Pittsburgh, Israeli teens share trip experience

Pittsburgh, Israeli teens share trip experience

A group of Jewish teenagers from Pittsburgh recently returned from a month in Israel, including a week spent in Pittsburgh’s sister communities Karmiel and Misgav, as part of the Agency for Jewish Learning’s Teen Leadership Trip. Partnership 2000 subsidized the program.
As part of the experience, Israeli teenagers returned to America with their new Pittsburgh friends for a two-week trip of their own.
The goal of the exchange, according to Zipora Gur, AJL director of advanced education, is that “American kids learn about life in Israel and Israeli kids learn about life in the Diaspora.”
Upon their return the American students will complete a service project in Pittsburgh to supplement projects in Israel.
While in Israel, the Americans learned a different, decidedly more Israeli, meaning of the word “service” after experiencing a few days in a Gadna, or Israeli boot camp.
It was the hardest thing many of the teenagers ever did, Gur said. “Now they better understand what our soldiers are going through in Iraq and in the news when they talk about the Israeli army.”

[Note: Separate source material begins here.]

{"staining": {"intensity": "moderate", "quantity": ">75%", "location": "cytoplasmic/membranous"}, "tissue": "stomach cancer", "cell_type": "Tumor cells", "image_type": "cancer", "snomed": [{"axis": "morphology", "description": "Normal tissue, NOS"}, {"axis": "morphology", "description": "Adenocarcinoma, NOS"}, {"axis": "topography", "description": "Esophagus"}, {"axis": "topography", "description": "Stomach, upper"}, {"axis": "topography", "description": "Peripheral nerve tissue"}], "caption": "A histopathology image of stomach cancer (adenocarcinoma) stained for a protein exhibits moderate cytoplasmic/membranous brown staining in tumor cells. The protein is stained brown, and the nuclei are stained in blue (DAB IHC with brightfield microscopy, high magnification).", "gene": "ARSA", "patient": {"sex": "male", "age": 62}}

But the only fighting they saw were some verbal barrages with Israelis, according to Jill Briet, 17, one of the local students on the trip.
“Some Israelis we met think college is nothing but a big party, and it’s not fair that American Jews should get to go party while they have to fight,” Briet said. “A big argument broke out between those who think Americans should have to serve in the IDF and those who think the contributions we do make, like money and support, are valuable.”
For her, the best part of the trip was staying with the host families.
“This was my first time in Israel, and you hear that Jewish families are always welcoming, but they were just amazing, Briet said. “It’s really awesome to be in their houses; they stuff food down your throat and take you places. I think it’s really important to meet actual Israelis. We went to the Wall and hiked, but this was special.”
Many Israeli teenagers felt the same way. Asked about Pittsburgh and their hosts, the whole room of Israeli teenagers gushed their praises.
They also were impressed with something many Pittsburghers take for granted: the landscape.
“There is so much green here,” marveled Moran Kuba, of Karmiel, to strong agreement from her peers, “and you have so much water!”
“Please give us some!” a young man in the back chimed in.
The Israelis showed their enthusiasm for Pittsburgh by their eagerness to talk about it. What began as an interview with three Israeli students morphed into a large group discussion, as more and more people came into the room wanting to be interviewed.
The Israelis arrived here on July 31 and will stay until Aug. 9, when they will visit New York City until Aug. 12. They have scheduled a side trip to Washington, D.C.
The students also meet for discussions on Jewish identity. In one such talk the consensus is that Jewishness is for Israelis what trees and water are for Pittsburghers.
Livne Peer-Raviv, 16, was born in Israel and lives there, but she also spent 11 years in Tulsa, Okla. “While Israelis do take Judaism for granted, Americans treat it like a burden, and this program reminds both sides that it is not something to be taken for granted nor is it a burden.”
He insists however that in spite of anti-Semitism, the Jewish communities in Tulsa and Pittsburgh “are safe places I can go in case, God-forbid, something happens in Israel, and the same is true for American Jews and Israel.”
Amid reports of growing Israeli mistrust of America and the foreign policy of its new administration, both groups of teenagers insisted the relationship is still very strong.
“People were a little more peaceful and a more easy-going last year, but I think that’s because of the war,” said Loni Ben-Zvi, an American who went on the trip last year and chaperoned this years referring to the recent fighting in Gaza.
“Bush was ‘nicer’ than Obama,” Alon Yefet said, but “Obama took charge and wants to change something, Bush didn”t. But I love everybody.”
Most Israelis said they have nothing against President Obama, but they liked former President Bush better, though a significant few expressed a preference for Obama’s approach.